Feb. 19 (UPI) — Apple’s iCloud and iOS services allowed their users to store and share child sex abuse materials, West Virginia’s attorney general said in a lawsuit filed Thursday.
The consumer protection lawsuit in West Virginia’s Circuit Court of Mason County is the first filed against Apple for alleged distribution of child sex abuse materials and names Apple Inc. as the only defendant.
“Preserving the privacy of child predators is absolutely inexcusable, and, more importantly, it violates West Virginia law,” West Virginia Attorney General JB McCuskey said in a news release.
“Since Apple has so far refused to police themselves and do the morally right thing, I am filing this lawsuit to demand Apple follow the law, report these images and stop re-victimizing children by allowing these images to be stored and shared.”
McCluskey says Apple’s internal communications show one or more company officials said Apple is the “greatest platform for distributing child porn” but did nothing meaningful to stop it.
“Rather than implement industry-standard detection tools used by its peers, Apple repeatedly shirked their responsibility to protect children under the guise of user privacy,” McCluskey said.
Apple officials in 2021 announced the tech firm had created its NeuralHash tool that would limit the storage and sharing of child sex abuse materials and report them to the National Center for Missing & Exploited Children.
The lawsuit said the tool was less effective than an existing tool called PhotoDNA that other online platforms used to detect, remove and report the offensive and illegal materials.
Apple abandoned the NeuralHash project a year later to “protect its brand and outsized smartphone and digital storage market share,” McCluskey alleged.
The attorney general said reports of such illegal materials on online platforms rose from 32 million in 2022 to more than 36 million in 2023, but Apple reported far fewer than the owners of competing platforms.
McCluskey asked the court to order Apple take reasonable measures to abate the storage and distribution of the offending materials on its platforms and declare the tech firm has violated West Virginia laws.
The attorney general also seeks restitution, disgorgement, civil penalties and other monetary penalties, plus interest.
Apple officials did not immediately respond to a UPI inquiry seeking comment on the matter.

■ ■ ■ ■ ■ ■ ■

_Exercise aim:_
Reproduce the article on the Apple lawsuit word for word, from "Apple officials in" to "of competing platforms.".

■ ■ ■ ■ ■ ■ ■

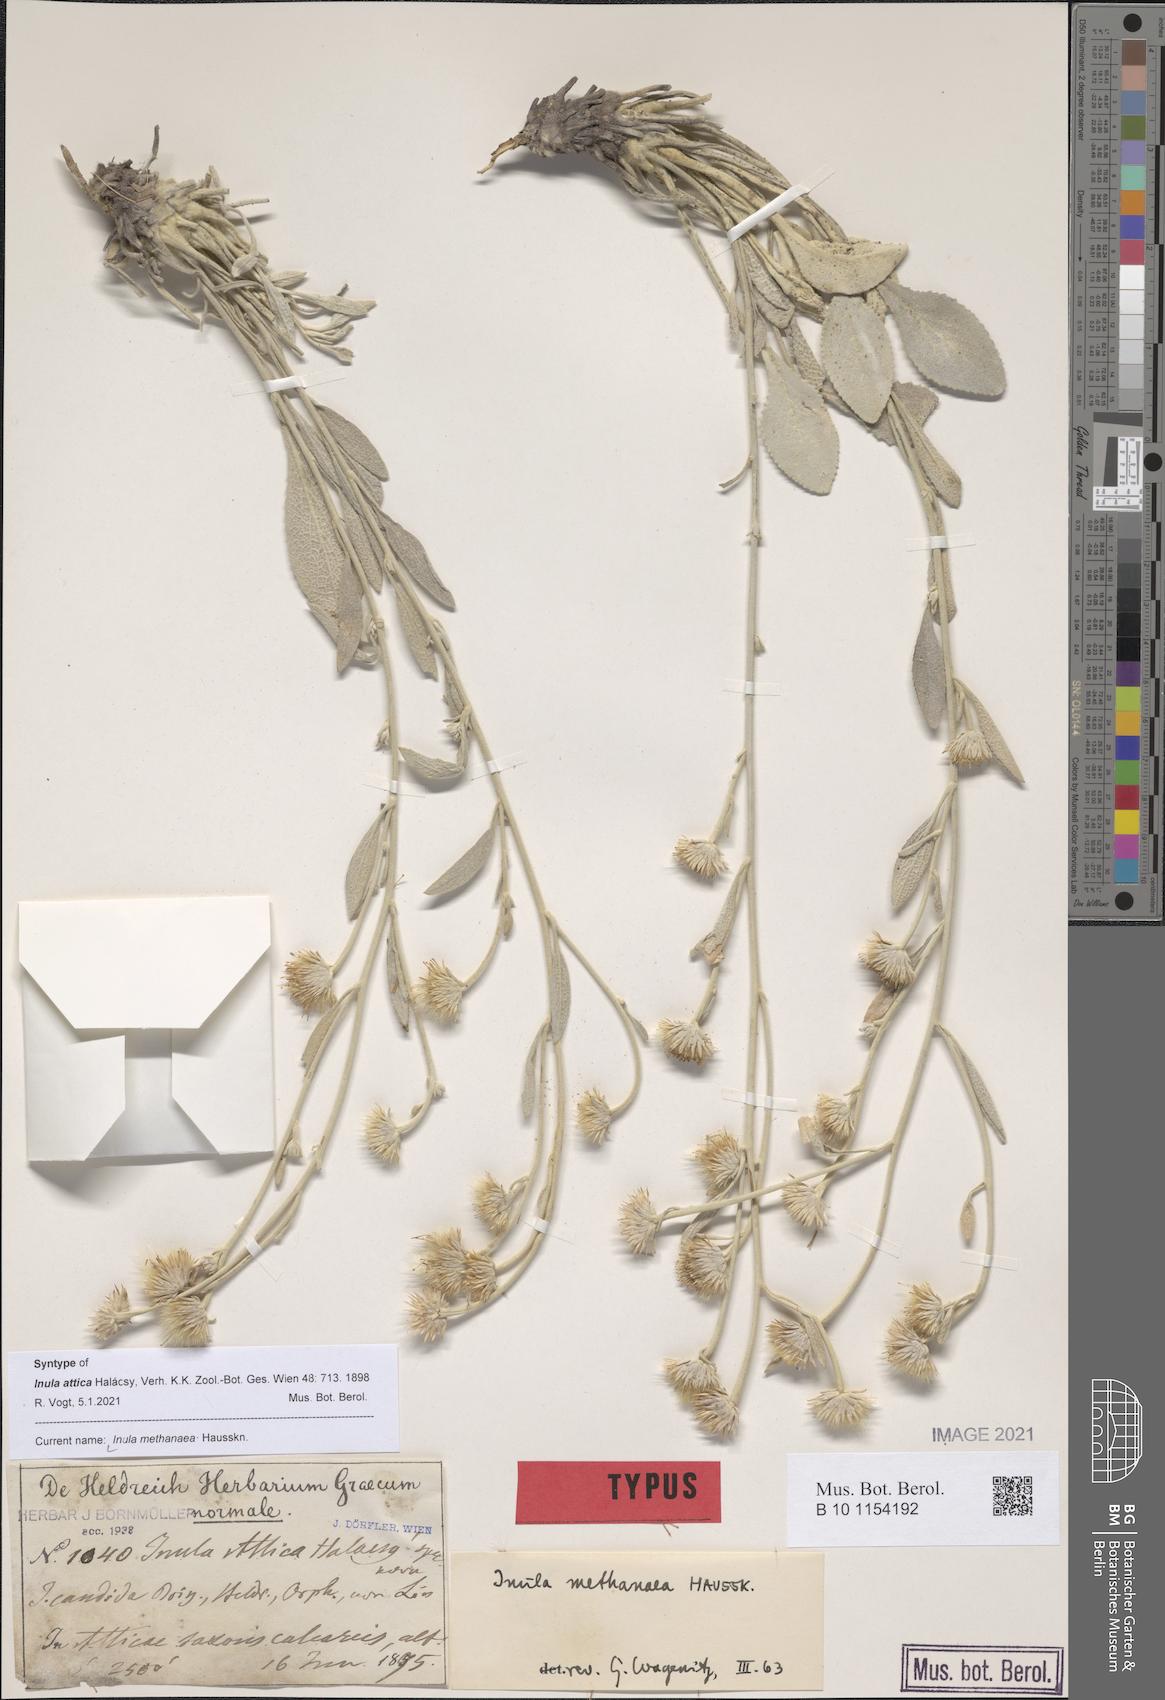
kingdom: Plantae
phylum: Tracheophyta
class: Magnoliopsida
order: Asterales
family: Asteraceae
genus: Pentanema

■ ■ ■ ■ ■ ■ ■

_Answer to this exercise:_
Apple officials in 2021 announced the tech firm had created its NeuralHash tool that would limit the storage and sharing of child sex abuse materials and report them to the National Center for Missing & Exploited Children.
The lawsuit said the tool was less effective than an existing tool called PhotoDNA that other online platforms used to detect, remove and report the offensive and illegal materials.
Apple abandoned the NeuralHash project a year later to “protect its brand and outsized smartphone and digital storage market share,” McCluskey alleged.
The attorney general said reports of such illegal materials on online platforms rose from 32 million in 2022 to more than 36 million in 2023, but Apple reported far fewer than the owners of competing platforms.